The UK is slipping down the global ranks when it comes life expectancy, according to new analysis
Researchers found that 70 years ago people in the UK had one of the longest life expectancies ratings in the world, ranking seventh globally behind countries such as Norway, Sweden and Denmark.
In 2021, the UK was ranked 29th, according to the new analysis, which has been published in the Journal of the Royal Society of Medicine.
Academics from the University of Oxford and the London School of Hygiene and Tropical Medicine examined global life expectancy ratings from 1952 to 2021.
They found that, over seven decades, the UK has done worse than all G7 countries except the USA.
While life expectancy has increased since the start of the study, similar countries have seen larger increases, the experts said.
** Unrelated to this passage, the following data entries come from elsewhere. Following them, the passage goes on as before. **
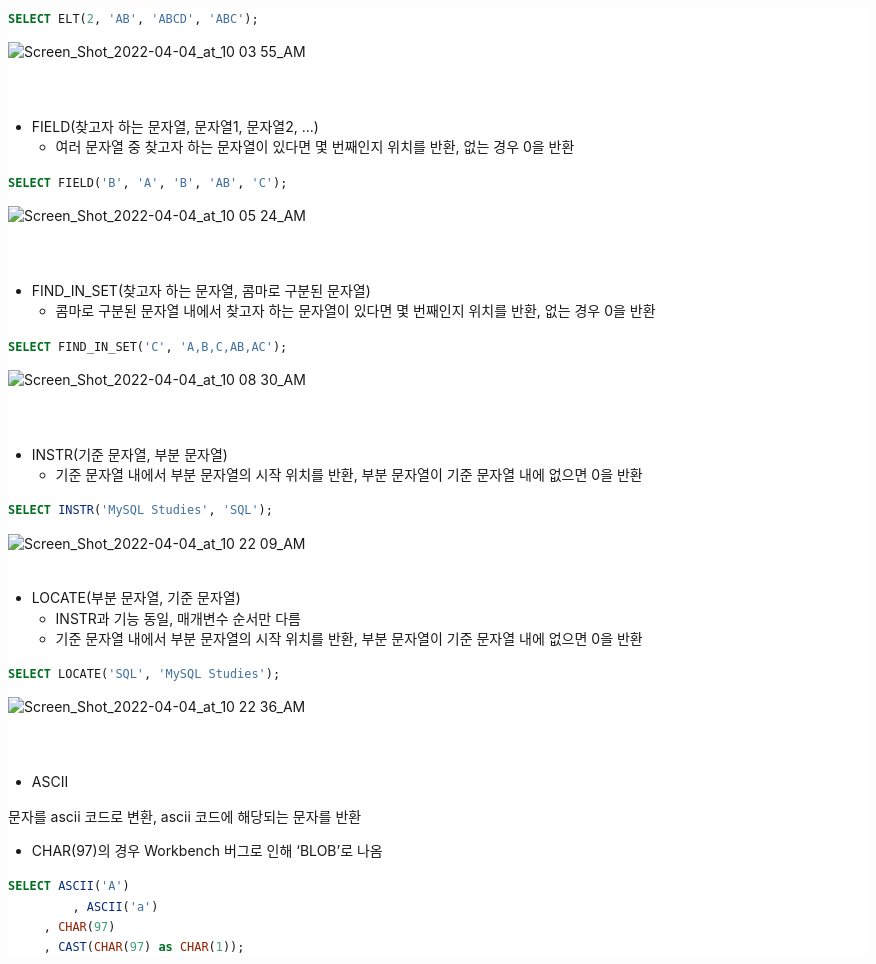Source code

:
 ```sql
SELECT ELT(2, 'AB', 'ABCD', 'ABC');
```

![Screen_Shot_2022-04-04_at_10 03 55_AM](https://user-images.githubusercontent.com/54128055/161659564-a9710bbf-7deb-473e-a347-7692734c0bc1.png)
<br/><br/><br/>
- FIELD(찾고자 하는 문자열, 문자열1, 문자열2, ...)
    - 여러 문자열 중 찾고자 하는 문자열이 있다면 몇 번째인지 위치를 반환, 없는 경우 0을 반환

```sql
SELECT FIELD('B', 'A', 'B', 'AB', 'C');
```

![Screen_Shot_2022-04-04_at_10 05 24_AM](https://user-images.githubusercontent.com/54128055/161659570-0ce627f2-b4b6-40c2-8875-308004e0562d.png)
<br/><br/><br/>
- FIND_IN_SET(찾고자 하는 문자열, 콤마로 구분된 문자열)
    - 콤마로 구분된 문자열 내에서 찾고자 하는 문자열이 있다면 몇 번째인지 위치를 반환, 없는 경우 0을 반환

```sql
SELECT FIND_IN_SET('C', 'A,B,C,AB,AC');
```

![Screen_Shot_2022-04-04_at_10 08 30_AM](https://user-images.githubusercontent.com/54128055/161659576-d64ab27e-82b7-47cf-8136-f0d989b1b334.png)
<br/><br/><br/>
- INSTR(기준 문자열, 부분 문자열)
    - 기준 문자열 내에서 부분 문자열의 시작 위치를 반환, 부분 문자열이 기준 문자열 내에 없으면 0을 반환

```sql
SELECT INSTR('MySQL Studies', 'SQL');
```

![Screen_Shot_2022-04-04_at_10 22 09_AM](https://user-images.githubusercontent.com/54128055/161659581-7f222a49-b47e-43c4-905d-01cf74e7e30f.png)
<br/><br/>
- LOCATE(부분 문자열, 기준 문자열)
    - INSTR과 기능 동일, 매개변수 순서만 다름
    - 기준 문자열 내에서 부분 문자열의 시작 위치를 반환, 부분 문자열이 기준 문자열 내에 없으면 0을 반환

```sql
SELECT LOCATE('SQL', 'MySQL Studies');
```

![Screen_Shot_2022-04-04_at_10 22 36_AM](https://user-images.githubusercontent.com/54128055/161659587-4fd4c390-3d0d-42aa-a10a-e3e77c034c1c.png)
<br/><br/><br/>
- ASCII

문자를 ascii 코드로 변환, ascii 코드에 해당되는 문자를 반환

- CHAR(97)의 경우 Workbench 버그로 인해 ‘BLOB’로 나옴

```sql
SELECT ASCII('A')
		 , ASCII('a')
     , CHAR(97)
     , CAST(CHAR(97) as CHAR(1));
```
The authors said that the fall down the ranks has been decades in the making – this includes a rise in income inequalities in the UK during and after the 1980s.
Professor Martin McKee, from the London School of Hygiene and Tropical Medicine, said: “That rise also saw an increase in the variation in life expectancy between different social groups.
“One reason why the overall increase in life expectancy has been so sluggish in the UK is that in recent years it has fallen for poorer groups.”
Dr Lucinda Hiam, of the University of Oxford, said: “The rankings show that the only G7 country to do worse than the UK is the USA.”
On the current cost of living crisis, Dr Hiam added: “In the short term, the government has an acute crisis to address.
“However, a relative worsening of population health is evidence that all is not well.
“It has historically been an early sign of severe political and economic problems.
“This new analysis suggests that the problems the UK faces are deep-seated and raises serious questions about the path that this country is following”.